=== Data extracts ===

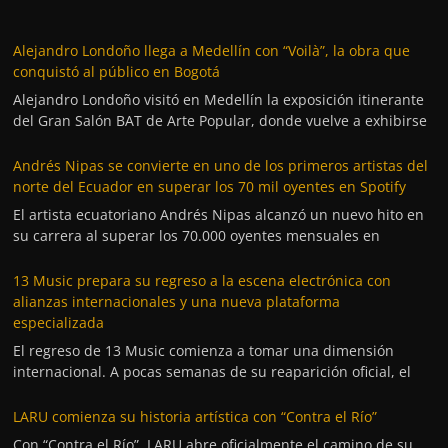
Alejandro Londoño llega a Medellín con “Voilà”, la obra que
conquistó al público en Bogotá
Alejandro Londoño visitó en Medellín la exposición itinerante
del Gran Salón BAT de Arte Popular, donde vuelve a exhibirse
Andrés Nipas se convierte en uno de los primeros artistas del
norte del Ecuador en superar los 70 mil oyentes en Spotify
El artista ecuatoriano Andrés Nipas alcanzó un nuevo hito en
su carrera al superar los 70.000 oyentes mensuales en
13 Music prepara su regreso a la escena electrónica con
alianzas internacionales y una nueva plataforma
especializada
El regreso de 13 Music comienza a tomar una dimensión
internacional. A pocas semanas de su reaparición oficial, el
LARU comienza su historia artística con “Contra el Río”
Con “Contra el Río”, LARU abre oficialmente el camino de su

===

Task ▸
Reproduce every line of text in the listing above word for word, leaving out the pictures.

Solution for this problem ▸
Alejandro Londoño llega a Medellín con “Voilà”, la obra que
conquistó al público en Bogotá
Alejandro Londoño visitó en Medellín la exposición itinerante
del Gran Salón BAT de Arte Popular, donde vuelve a exhibirse
Andrés Nipas se convierte en uno de los primeros artistas del
norte del Ecuador en superar los 70 mil oyentes en Spotify
El artista ecuatoriano Andrés Nipas alcanzó un nuevo hito en
su carrera al superar los 70.000 oyentes mensuales en
13 Music prepara su regreso a la escena electrónica con
alianzas internacionales y una nueva plataforma
especializada
El regreso de 13 Music comienza a tomar una dimensión
internacional. A pocas semanas de su reaparición oficial, el
LARU comienza su historia artística con “Contra el Río”
Con “Contra el Río”, LARU abre oficialmente el camino de su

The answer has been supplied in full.